**** RECORDS PROVIDED
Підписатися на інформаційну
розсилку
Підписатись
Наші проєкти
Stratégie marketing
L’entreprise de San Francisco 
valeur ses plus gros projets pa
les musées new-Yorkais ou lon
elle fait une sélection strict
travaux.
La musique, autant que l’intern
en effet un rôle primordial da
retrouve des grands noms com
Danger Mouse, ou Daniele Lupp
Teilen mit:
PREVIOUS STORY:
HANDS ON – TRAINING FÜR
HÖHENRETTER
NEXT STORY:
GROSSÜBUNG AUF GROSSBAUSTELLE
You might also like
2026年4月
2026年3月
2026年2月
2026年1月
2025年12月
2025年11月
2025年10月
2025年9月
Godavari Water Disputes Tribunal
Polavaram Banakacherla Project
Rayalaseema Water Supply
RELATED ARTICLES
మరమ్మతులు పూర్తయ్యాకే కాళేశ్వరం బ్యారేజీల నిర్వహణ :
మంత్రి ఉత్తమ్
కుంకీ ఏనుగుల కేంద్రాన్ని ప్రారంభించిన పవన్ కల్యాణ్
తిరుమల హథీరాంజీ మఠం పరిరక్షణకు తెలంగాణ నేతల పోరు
********
**** RECORDS PROVIDED
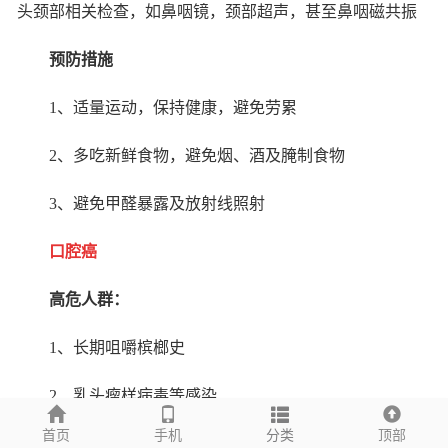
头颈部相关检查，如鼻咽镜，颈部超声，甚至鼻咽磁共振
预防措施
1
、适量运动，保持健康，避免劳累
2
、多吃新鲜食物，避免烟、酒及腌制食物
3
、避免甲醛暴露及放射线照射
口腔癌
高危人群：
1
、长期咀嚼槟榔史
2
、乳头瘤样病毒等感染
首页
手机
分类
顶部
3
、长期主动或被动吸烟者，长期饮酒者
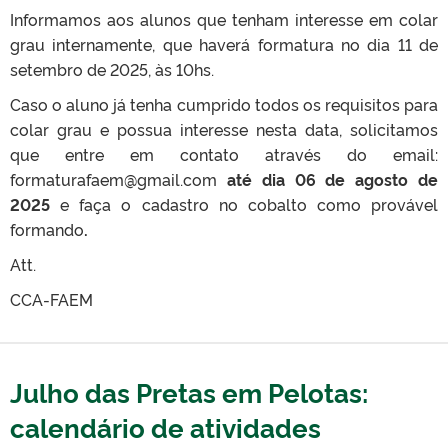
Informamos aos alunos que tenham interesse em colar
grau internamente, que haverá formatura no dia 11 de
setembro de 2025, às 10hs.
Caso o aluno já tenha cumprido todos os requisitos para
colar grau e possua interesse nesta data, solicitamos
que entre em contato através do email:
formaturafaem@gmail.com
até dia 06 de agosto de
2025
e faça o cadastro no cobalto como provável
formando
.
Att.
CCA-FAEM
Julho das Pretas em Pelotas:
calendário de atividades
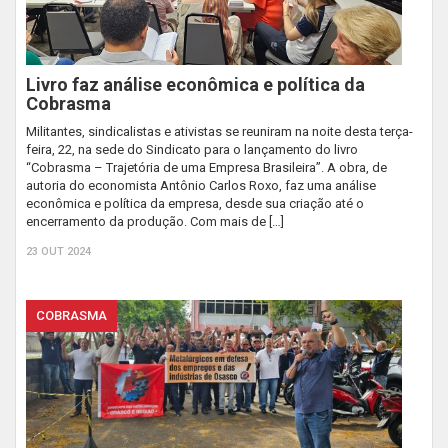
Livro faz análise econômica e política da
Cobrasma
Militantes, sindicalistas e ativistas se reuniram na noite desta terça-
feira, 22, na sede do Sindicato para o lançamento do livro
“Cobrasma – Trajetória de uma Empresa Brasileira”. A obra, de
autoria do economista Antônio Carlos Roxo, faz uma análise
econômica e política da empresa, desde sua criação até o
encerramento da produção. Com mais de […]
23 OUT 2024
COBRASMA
********
TO DO
Every line of the entries above that holds "interesse" should be copied out.

SOLUTION TO THIS TASK
Informamos aos alunos que tenham interesse em colar
colar grau e possua interesse nesta data, solicitamos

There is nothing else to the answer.